The categories for this criterion are:

  • None (missing / 1): There is no evidence of documentation or testing.
  • Rudimentary documentation (falls below expectations / 2): The purpose of almost all files is documented (preferably within the file, but otherwise in the instructions or a separate readme file).
  • Comprehensive documentation (meets expectations / 3): The purpose of almost all files is documented. Within data files, the format and structure of the data is documented; for example, in comma separated value (csv) files there is a header row and/or comments explaining the contents of each column. Note that availability and quality of the source code is not required at this level.
  • Comprehensive documentation and documented source code/4 (exceeds expectations / 4): The source code is available. Within source code files, almost all classes, methods, attributes and variables are given lengthy clear names and/or documentation of their purpose.
  • Comprehensive documentation and rudimentary testing (exceeds expectations / 4): In addition to the criteria for comprehensive documentation, there are identified test cases with known solutions which can be run to validate at least some components of the code.
  • Both cases above / 4.5: for the sake of completeness.
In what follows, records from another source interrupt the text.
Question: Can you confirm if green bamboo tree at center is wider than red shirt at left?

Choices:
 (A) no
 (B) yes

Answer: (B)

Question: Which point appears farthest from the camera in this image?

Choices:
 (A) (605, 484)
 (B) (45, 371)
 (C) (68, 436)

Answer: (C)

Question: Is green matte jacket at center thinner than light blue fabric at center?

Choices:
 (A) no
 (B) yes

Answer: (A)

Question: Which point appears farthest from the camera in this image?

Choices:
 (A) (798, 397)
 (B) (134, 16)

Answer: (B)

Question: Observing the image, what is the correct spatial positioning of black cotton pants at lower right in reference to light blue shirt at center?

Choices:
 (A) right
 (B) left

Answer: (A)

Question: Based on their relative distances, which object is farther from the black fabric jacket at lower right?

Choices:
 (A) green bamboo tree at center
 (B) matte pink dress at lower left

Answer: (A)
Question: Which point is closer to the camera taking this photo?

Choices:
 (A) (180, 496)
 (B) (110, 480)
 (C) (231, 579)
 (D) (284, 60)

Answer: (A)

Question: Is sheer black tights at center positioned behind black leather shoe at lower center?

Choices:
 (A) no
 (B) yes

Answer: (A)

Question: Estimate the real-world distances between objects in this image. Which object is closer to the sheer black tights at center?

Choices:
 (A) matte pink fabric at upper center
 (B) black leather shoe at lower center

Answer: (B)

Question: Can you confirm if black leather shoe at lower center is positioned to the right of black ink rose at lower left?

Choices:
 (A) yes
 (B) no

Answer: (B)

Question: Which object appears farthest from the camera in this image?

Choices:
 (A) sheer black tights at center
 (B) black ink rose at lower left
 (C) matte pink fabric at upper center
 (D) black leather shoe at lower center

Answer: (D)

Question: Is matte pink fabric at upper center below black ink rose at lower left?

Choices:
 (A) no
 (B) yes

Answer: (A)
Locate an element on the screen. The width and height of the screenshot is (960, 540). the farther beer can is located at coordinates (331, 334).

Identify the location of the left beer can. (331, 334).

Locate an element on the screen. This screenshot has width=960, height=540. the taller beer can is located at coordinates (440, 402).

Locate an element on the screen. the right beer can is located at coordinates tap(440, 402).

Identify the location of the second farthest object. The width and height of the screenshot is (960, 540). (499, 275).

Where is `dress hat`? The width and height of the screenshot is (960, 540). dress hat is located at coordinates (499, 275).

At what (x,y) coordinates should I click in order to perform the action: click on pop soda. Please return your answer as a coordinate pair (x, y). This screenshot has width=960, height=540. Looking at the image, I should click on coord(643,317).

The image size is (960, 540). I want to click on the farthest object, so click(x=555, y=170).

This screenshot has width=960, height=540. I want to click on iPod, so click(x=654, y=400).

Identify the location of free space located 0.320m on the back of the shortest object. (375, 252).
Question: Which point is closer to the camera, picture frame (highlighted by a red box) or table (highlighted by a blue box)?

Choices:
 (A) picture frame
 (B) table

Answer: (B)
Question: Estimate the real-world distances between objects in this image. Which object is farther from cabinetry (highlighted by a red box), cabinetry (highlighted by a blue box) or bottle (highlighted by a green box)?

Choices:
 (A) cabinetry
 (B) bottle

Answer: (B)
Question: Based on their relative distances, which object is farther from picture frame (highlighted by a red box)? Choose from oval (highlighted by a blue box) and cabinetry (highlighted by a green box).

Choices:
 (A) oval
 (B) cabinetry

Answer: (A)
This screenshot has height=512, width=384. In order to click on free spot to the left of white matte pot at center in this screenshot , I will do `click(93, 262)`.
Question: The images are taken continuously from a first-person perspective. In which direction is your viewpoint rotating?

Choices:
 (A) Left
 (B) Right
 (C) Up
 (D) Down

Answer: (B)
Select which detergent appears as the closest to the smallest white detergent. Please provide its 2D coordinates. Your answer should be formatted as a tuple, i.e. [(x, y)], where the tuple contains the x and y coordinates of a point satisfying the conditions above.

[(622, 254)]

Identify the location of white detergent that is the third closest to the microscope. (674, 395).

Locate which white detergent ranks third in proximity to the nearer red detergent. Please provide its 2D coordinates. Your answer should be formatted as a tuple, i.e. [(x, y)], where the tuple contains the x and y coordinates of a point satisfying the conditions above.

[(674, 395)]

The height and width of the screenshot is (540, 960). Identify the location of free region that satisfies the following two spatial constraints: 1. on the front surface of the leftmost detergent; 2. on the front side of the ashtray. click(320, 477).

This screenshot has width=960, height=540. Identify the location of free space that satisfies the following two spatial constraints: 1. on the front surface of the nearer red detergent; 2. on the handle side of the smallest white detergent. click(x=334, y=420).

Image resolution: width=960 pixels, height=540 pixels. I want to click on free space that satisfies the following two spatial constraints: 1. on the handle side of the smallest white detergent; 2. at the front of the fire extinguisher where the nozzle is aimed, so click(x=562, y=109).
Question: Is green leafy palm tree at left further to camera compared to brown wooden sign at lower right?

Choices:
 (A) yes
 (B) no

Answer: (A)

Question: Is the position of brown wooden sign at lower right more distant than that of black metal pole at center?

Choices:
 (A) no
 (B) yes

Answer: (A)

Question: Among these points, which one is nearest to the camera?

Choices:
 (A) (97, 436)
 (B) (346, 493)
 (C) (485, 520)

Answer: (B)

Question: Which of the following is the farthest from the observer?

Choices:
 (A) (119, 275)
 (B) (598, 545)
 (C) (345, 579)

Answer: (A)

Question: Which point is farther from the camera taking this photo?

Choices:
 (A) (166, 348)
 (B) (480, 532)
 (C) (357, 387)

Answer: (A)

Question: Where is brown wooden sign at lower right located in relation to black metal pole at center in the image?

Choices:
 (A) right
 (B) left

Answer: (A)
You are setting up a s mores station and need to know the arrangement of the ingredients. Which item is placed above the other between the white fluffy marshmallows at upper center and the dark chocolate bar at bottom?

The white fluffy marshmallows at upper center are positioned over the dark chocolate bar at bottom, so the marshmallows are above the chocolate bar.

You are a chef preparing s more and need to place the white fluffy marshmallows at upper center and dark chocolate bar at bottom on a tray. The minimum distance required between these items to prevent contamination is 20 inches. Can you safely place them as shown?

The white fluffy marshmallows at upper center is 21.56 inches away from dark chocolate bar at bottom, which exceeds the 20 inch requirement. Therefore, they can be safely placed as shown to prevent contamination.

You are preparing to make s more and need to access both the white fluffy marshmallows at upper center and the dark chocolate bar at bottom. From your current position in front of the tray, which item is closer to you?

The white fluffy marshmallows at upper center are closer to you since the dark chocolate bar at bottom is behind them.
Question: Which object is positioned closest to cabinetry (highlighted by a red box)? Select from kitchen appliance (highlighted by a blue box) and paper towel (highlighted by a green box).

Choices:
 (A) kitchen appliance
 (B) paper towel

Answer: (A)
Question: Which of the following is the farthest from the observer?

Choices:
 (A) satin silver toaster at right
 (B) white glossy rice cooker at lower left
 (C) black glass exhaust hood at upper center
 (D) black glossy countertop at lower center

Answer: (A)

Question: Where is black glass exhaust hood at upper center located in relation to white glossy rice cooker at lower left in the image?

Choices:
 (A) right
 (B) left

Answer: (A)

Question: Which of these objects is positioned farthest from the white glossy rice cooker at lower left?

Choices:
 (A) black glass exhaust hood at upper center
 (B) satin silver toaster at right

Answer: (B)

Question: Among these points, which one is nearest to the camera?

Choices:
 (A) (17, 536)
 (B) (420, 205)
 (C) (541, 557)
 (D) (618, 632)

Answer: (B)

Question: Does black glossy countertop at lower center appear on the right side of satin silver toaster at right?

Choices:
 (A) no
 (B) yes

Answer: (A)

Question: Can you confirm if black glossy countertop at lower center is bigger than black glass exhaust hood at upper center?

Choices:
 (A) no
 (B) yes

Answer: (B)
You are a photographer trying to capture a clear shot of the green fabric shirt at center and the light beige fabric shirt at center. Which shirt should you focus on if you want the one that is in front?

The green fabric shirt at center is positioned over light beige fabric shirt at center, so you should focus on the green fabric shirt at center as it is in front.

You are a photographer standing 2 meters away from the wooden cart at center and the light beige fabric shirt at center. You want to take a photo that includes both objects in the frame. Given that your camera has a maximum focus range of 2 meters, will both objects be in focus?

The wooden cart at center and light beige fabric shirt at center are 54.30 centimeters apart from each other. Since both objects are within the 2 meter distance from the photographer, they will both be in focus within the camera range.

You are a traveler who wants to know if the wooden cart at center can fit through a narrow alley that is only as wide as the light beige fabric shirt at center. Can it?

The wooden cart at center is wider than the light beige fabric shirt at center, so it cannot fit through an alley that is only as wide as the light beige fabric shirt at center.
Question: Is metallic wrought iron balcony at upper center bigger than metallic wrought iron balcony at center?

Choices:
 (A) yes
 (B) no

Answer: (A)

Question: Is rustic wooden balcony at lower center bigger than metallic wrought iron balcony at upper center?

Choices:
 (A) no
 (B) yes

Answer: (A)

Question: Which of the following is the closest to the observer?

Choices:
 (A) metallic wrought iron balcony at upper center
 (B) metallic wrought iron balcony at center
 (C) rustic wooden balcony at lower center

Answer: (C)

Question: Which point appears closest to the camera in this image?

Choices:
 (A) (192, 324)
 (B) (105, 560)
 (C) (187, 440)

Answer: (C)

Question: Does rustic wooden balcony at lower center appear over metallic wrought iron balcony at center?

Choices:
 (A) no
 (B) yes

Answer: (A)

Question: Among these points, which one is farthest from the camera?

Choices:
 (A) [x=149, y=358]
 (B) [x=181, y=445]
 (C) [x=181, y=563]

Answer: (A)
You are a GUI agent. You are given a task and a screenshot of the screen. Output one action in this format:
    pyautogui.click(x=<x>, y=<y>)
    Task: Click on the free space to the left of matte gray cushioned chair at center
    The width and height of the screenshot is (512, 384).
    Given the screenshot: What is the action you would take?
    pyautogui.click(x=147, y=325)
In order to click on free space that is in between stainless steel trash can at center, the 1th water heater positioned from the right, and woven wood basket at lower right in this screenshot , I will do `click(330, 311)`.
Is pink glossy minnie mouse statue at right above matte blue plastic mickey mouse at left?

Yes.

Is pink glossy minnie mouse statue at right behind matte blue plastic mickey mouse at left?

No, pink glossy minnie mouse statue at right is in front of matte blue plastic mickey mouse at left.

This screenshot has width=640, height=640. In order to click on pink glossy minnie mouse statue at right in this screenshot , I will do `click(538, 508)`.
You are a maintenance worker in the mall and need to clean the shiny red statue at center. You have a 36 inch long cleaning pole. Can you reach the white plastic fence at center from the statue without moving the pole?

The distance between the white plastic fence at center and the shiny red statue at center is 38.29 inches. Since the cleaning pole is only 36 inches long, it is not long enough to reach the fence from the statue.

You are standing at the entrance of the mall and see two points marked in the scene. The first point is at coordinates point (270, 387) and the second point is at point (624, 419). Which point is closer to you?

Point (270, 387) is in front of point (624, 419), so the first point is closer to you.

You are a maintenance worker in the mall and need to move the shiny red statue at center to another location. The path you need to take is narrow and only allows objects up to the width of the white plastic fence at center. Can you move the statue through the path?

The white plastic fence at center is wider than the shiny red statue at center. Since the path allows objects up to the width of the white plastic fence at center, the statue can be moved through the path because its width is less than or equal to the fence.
  • Comprehensive documentation and testing (significantly exceeds expectations / 5): In addition to the criteria for comprehensive documentation, there are clearly identified unit tests (preferably run with a unit test framework) which exercise a significant fraction of the smaller components of the code (individual functions and classes) and system level tests which exercise a significant fraction of the full package. Unit tests are typically self-documenting, but the system level tests will require documentation of at least the source of the known solution.

Note that tests are a form of documentation, so it is not really possible to have testing without documentation.